Many of the sites tried to delete videos when they were uploaded but were overloaded. This was stated by Facebook deleted 1.5 million videos within 24 hours of the incident, although many managed to avoid detection. The Reddit post from the video was viewed more than a million times before it was removed. Google said the speed at which the video was distributed was higher than after any tragedy it had seen before, the New Zealand government said.

Over the next few days, some people began discussing ways to evade automated platform systems to keep Christchurch videos online. In the Telegram on March 16, 2019, people who were part of a group associated with the predominance of whites, were looking for ways to manipulate the video so as not to delete it, according to discussions viewed by The Times.

“Just change the discovery,” wrote one user. “Speed ​​it up 2 times and [expletive] I can’t find it. “

Within days, some clip clips were posted on page 4chan, the old online bulletin board. In July 2019, a 24-second clip with the murders also appeared on Rumble, according to a review by The Times.

In the following months, the New Zealand government identified more than 800 versions of the original video. According to a government report, officials have asked Facebook, Twitter, Reddit and other sites to allocate more resources to remove them.

New copies or links to videos were uploaded to the Internet every time Christchurch shots appeared in the news or on the anniversary of the event. In March 2020, about a year after the shooting, almost a dozen tweets appeared on Twitter with links to video options. More videos appeared when Mr. Tarant was sentenced to life in prison in August 2020.
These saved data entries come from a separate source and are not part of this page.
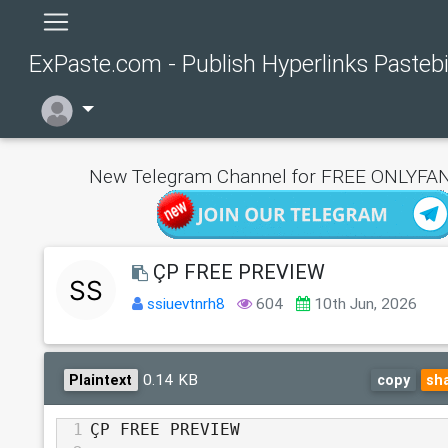
ExPaste.com - Publish Hyperlinks Pasteb
New Telegram Channel for FREE ONLYFAN
ÇP FREE PREVIEW
ssiuevtnrh8
604
10th Jun, 2026
0.14 KB
Plaintext
copy
sh
1
ÇP FREE PREVIEW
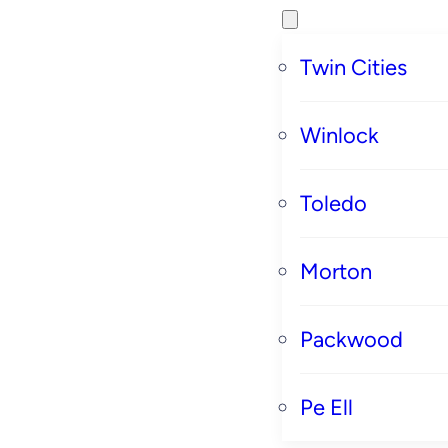
Twin Cities
Winlock
Toledo
Morton
Packwood
Pe Ell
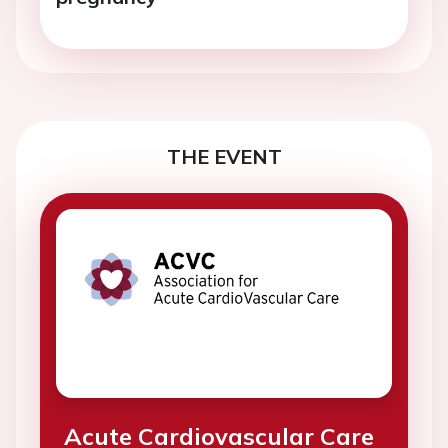
THE EVENT
Acute Cardiovascular Care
Other groups jumped in to put pressure on technology companies to erase the video. Tech Against Terrorism, a United Nations-supported initiative that develops technologies to detect extremist content, from December 2020 to November 2021 sent 59 warnings about Christchurch content to technology companies and file hosting, said Adam Hadley, founder and CEO of the group. . That’s about 51 percent of the right-wing terrorist content the group tried to remove online, he said.